Peering into a specially constructed glass “observation hive,” Ellis, a British columnist and food writer, found herself mesmerized: “I put my ear to the glass and both felt and heard the whirr of life: thousands and thousands of lives wound up like watches, ticking away in collective survival. I blurred my eyes. The bees formed an almost solid material, quietly, steadily seething.... Not repulsive, like the pulsing of maggots on meat. Not a crawling, or scurrying, or wriggling. It had a gentle, purposeful, cohesive movement, impressive and unstoppable in its numbers, like a crowd gathering at a large sports stadium, or a workforce funneling into a factory gate.”

Deftly blending natural history, human history, literature, biography and biology, Ellis provides a graceful survey as entertaining as it is enlightening. The book has something for everyone: enticing descriptions of various kinds of honey for food enthusiasts; engrossing material about the habits, habitats, intelligence and breeding of bees for anyone with an interest in nature; and for those of a literary bent, intriguing accounts of Belgian symbolist poet and playwright Maurice Maeterlinck’s “The Life of the Bee” and Sylvia Plath’s “Ariel.” (Maeterlinck had been a beekeeper, Plath’s father had kept bees, and at the time of writing “Ariel,” she too had started to do so.)

Bees have attracted many remarkable, sometimes eccentric, characters, and Ellis has talked with a number of them. She also provides compelling thumbnail biographies of pioneering scientists and naturalists, including the indefatigable Swammerdam; his British predecessor Charles Butler, who took the crucial step of observing bees instead of relying on tradition and lore; the genial Lorenzo Langstroth, American inventor of the movable hive-frame; and the 20th century monk Brother Adam, whose extensive labors in crossbreeding resulted in the popular Buckfast “superbee.” Whether describing how bees make honey, discussing recent diseases and environmental problems that threaten the species or explaining the origins of the infamous “killer bee,” Ellis is no slouch when it comes to covering the biological aspects of her subject. Oddly, though, she omits the strange and fascinating story of how queens, workers and drones are generated.

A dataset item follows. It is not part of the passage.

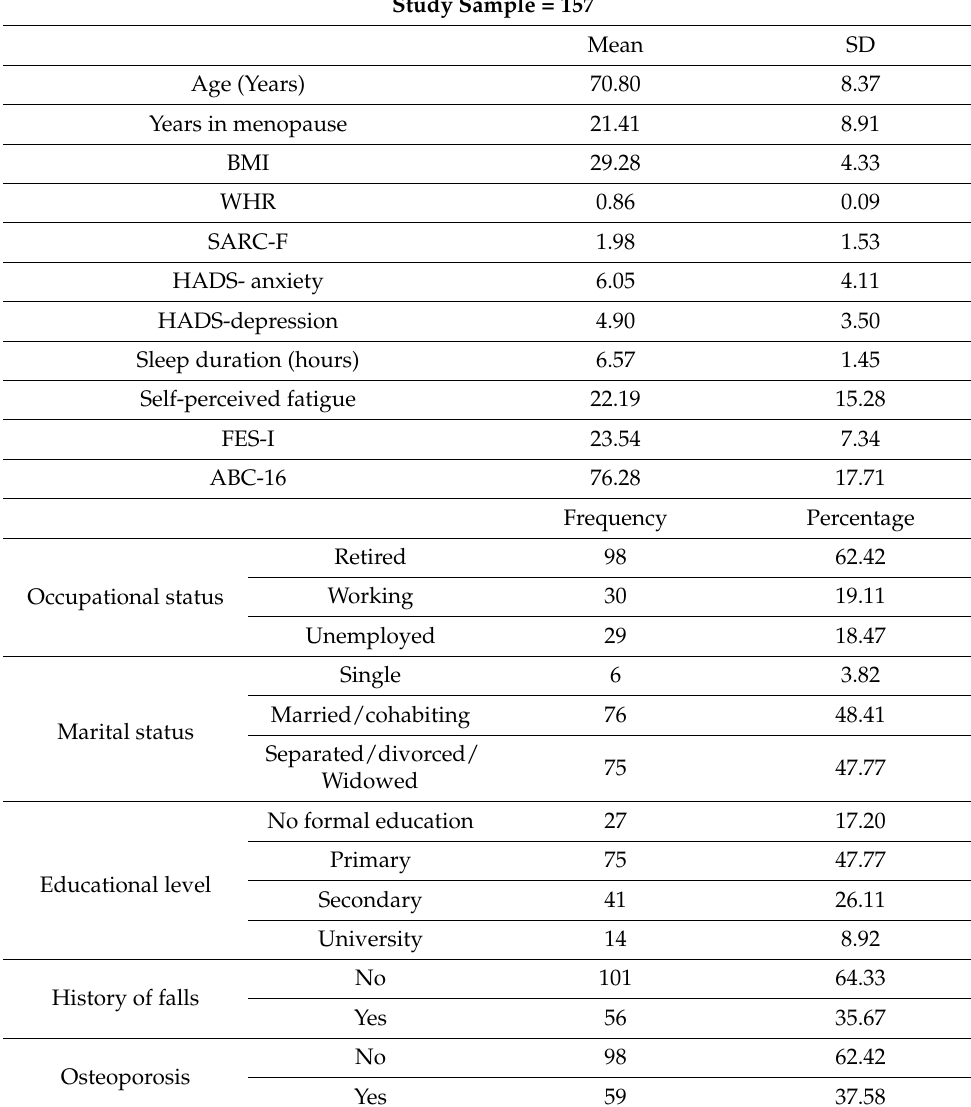
Table 1. Descriptive data of the participants in this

For centuries, Ellis notes (drawing on the insights of Juan Ramirez’s “The Beehive Metaphor”), the bee was admired as the “social” insect par excellence, selflessly subordinating its individual needs to the welfare and survival of the collective hive. In the first part of the 20th century, the hive and its honeycomb structure inspired innovative modern artists and architects, including Frank Lloyd Wright and Le Corbusier. But, by the century’s latter half, in the wake of disillusioning experiences with fascism and communism, a more negative view of collective life took over, as in the Spanish director Victor Erice’s 1973 film, “The Spirit of the Beehive.” Whether or not it may be advisable for human beings to emulate bees, Ellis’ book helps us appreciate all that they do for us and the rest of the planet.